§ INFORMATION GIVEN
------------------------------
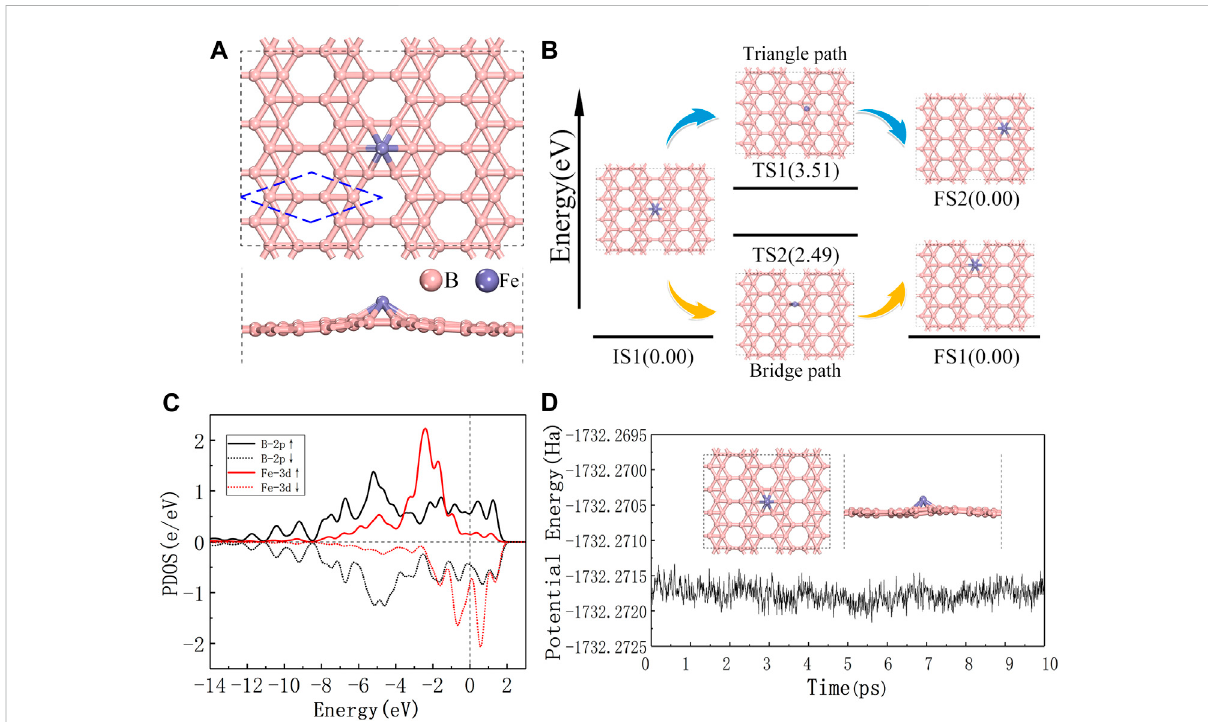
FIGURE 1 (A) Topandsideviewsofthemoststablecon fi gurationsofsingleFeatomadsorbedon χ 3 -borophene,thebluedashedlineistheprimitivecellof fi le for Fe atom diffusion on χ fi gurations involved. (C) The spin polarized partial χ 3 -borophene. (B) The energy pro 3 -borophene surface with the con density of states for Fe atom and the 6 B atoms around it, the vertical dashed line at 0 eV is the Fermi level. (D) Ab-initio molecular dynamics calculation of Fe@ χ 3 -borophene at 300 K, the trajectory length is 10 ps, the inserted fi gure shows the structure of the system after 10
------------------------------
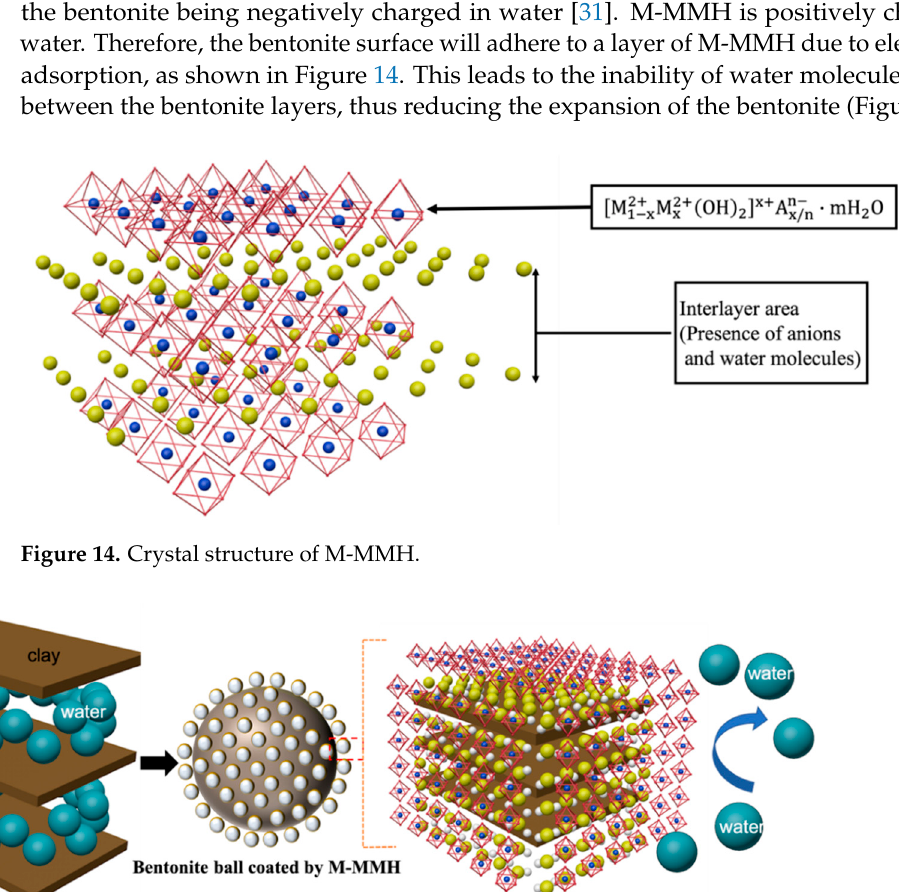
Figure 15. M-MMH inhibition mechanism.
------------------------------
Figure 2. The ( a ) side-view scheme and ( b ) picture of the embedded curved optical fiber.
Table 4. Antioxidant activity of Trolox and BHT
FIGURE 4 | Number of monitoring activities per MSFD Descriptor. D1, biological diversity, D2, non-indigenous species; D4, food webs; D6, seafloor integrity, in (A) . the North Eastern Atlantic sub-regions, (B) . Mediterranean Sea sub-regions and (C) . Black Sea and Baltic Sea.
------------------------------
The response should be the listing above, limited to the lines between the one holding "Table 4. Antioxidant" and the one holding "FIGURE 4 | Number", inclusive, reproduced exactly.

Table 4. Antioxidant activity of Trolox and BHT
FIGURE 4 | Number of monitoring activities per MSFD Descriptor. D1, biological diversity, D2, non-indigenous species; D4, food webs; D6, seafloor integrity, in (A) . the North Eastern Atlantic sub-regions, (B) . Mediterranean Sea sub-regions and (C) . Black Sea and Baltic Sea.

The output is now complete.